Introduction to machine learning techniques with applications to biological systems, emphasizing cell-biological molecular mechanisms and applications, and computational simulation. Overview of biology. Introduction to biological neurons and neural networks, learning and memory. Parallels between biological and artificial neural networks. Deep neural networks are introduced, hands-on computational experience for students. Big data from experiments or computational simulations: machine learning to extract mechanisms, dimensional reduction. Deep learning applications include drug discovery, protein structure prediction, molecular coarse-graining for simulations, and acceleration of molecular dynamics simulations.
Engineering analysis of electrochemical systems, including electrode kinetics, transport phenomena, mathematical modeling, and thermodynamics. Common experimental methods are discussed. Examples from common applications in energy conversion and metallization are presented.
Ordinary differential equations including Laplace transforms. Reactor Design. An introduction to process control applied to chemical engineering through lecture and laboratory. Concepts include the dynamic behavior of chemical engineering systems, feedback control, controller tuning, and process stability.

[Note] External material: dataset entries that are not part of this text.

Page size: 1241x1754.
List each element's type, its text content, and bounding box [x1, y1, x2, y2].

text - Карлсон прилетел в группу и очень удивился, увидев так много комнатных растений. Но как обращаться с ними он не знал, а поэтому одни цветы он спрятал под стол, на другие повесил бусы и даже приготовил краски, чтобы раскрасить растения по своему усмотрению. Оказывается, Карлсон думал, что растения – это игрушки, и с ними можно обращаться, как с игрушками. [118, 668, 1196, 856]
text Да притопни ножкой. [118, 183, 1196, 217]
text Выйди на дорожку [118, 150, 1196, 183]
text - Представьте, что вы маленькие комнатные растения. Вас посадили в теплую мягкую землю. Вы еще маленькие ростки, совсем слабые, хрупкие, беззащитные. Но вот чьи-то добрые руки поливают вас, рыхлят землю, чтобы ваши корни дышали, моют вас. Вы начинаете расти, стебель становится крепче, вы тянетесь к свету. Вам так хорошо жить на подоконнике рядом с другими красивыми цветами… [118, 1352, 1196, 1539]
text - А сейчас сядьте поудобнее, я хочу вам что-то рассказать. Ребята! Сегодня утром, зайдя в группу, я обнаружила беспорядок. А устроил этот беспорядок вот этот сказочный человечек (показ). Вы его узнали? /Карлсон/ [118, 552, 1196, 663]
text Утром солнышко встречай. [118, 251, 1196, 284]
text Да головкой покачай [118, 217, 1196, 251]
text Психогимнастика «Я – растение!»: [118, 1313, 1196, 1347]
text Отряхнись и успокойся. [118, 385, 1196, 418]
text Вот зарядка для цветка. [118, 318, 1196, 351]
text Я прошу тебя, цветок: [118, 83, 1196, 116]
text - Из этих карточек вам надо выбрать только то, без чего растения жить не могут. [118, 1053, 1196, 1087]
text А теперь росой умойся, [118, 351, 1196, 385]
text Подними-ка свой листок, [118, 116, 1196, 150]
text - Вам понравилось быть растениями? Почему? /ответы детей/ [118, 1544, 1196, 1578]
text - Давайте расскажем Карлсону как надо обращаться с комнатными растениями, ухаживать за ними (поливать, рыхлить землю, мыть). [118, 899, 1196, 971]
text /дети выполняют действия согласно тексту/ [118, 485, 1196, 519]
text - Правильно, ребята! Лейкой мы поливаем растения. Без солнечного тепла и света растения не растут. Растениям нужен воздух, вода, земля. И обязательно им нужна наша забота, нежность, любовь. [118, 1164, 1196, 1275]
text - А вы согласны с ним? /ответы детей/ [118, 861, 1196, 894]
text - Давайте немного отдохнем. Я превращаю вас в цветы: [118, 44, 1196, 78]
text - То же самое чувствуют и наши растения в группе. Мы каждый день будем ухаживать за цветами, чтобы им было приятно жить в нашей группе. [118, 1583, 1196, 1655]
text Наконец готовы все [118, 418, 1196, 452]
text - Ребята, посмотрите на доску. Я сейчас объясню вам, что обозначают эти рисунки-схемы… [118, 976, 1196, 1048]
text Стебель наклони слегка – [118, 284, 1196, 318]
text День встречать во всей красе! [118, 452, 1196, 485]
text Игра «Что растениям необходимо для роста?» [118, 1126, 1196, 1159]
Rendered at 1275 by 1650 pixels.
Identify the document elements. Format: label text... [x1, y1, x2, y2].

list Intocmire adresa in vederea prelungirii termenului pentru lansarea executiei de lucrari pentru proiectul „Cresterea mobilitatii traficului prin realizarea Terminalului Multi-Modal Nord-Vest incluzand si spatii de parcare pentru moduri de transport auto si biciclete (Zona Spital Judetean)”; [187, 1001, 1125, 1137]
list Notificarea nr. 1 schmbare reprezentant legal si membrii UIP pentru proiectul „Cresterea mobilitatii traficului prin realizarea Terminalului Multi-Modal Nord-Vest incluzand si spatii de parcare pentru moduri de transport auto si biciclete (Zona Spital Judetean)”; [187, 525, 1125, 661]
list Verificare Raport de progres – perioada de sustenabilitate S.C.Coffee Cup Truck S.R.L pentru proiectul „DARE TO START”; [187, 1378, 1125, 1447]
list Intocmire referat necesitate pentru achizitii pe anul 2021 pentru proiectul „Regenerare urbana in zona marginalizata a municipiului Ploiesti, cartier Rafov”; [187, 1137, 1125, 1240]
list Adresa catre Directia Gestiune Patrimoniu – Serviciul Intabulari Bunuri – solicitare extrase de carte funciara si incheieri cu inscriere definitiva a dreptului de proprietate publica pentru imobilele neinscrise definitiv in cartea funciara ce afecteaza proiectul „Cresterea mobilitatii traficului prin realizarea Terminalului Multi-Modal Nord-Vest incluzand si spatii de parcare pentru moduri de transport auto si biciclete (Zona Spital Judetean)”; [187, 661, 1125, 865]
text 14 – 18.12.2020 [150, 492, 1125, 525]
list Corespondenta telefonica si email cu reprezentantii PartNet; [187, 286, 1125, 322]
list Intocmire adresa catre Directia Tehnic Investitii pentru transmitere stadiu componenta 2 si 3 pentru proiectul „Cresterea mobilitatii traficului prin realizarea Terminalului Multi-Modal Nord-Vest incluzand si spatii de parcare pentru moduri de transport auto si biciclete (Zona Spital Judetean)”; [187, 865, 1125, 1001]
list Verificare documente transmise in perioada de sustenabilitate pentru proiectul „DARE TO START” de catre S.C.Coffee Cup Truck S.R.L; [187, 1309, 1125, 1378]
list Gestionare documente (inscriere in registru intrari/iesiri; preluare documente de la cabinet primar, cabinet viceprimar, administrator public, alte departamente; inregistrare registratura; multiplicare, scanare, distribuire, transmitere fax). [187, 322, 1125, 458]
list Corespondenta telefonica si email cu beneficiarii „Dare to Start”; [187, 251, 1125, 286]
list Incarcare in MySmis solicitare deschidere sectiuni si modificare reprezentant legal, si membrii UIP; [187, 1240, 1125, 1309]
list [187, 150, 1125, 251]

Process development for new compounds, including fine and specialty chemicals, pharmaceuticals, biologicals and agrochemicals. Experimental strategy and methods for process scale-up from bench to pilot plant. Evaluation of process economics. Hazard and risk evaluation for environmental and industrial hygiene safety. Capture and use of process know-how for process and plant design, regulatory approvals, and technology transfer to first manufacture.
Aimed at seniors and graduate students. Provides classroom experience on chemical engineering process safety as well as Safety in Chemical Engineering certification. Process safety and process control emphasized. Application of basic chemical engineering concepts to chemical reactivity hazards, industrial hygiene, risk assessment, inherently safer design, hazard operability analysis, and engineering ethics. Application of safety to full spectrum of chemical engineering operations.
Chemical and physical aspects of genome structure and organization, genetic information flow from DNA to RNA to Protein. Nucleic acid hybridization and sequence complexity of DNA and RNA. Genome mapping and sequencing methods. The engineering of DNA polymerase for DNA sequencing and polymerase chain reaction. Fluorescent DNA sequencing and high-throughput DNA sequencer development. Construction of gene chip and micro array for gene expression analysis. Technology and biochemical approach for functional genomics analysis. Gene discovery and genetics database search method. The application of genetic database for new therapeutics discovery.
This course is for junior/senior undergraduates and graduate (MS) students. The course focuses on the fundamentals of nuclear magnetic resonance (NMR) spectroscopy and imaging in fields ranging from biomedical engineering to electrochemical energy storage. Course material covers basic NMR theory, instrumentation (including in situ/operando setup), data interpretation, and experimental design to couple with other materials characterization strategies. Course grade based on problem sets, quizzes, and final project presentation.
All graduate students are required to attend the department colloquium as long as they are in residence. No degree credit is granted.
Required for all M.S. students in residence in their first semester. Topics related to professional development and the practice of chemical engineering. No degree credits granted. Intended for M.S./Ph.D. students or doctoral students.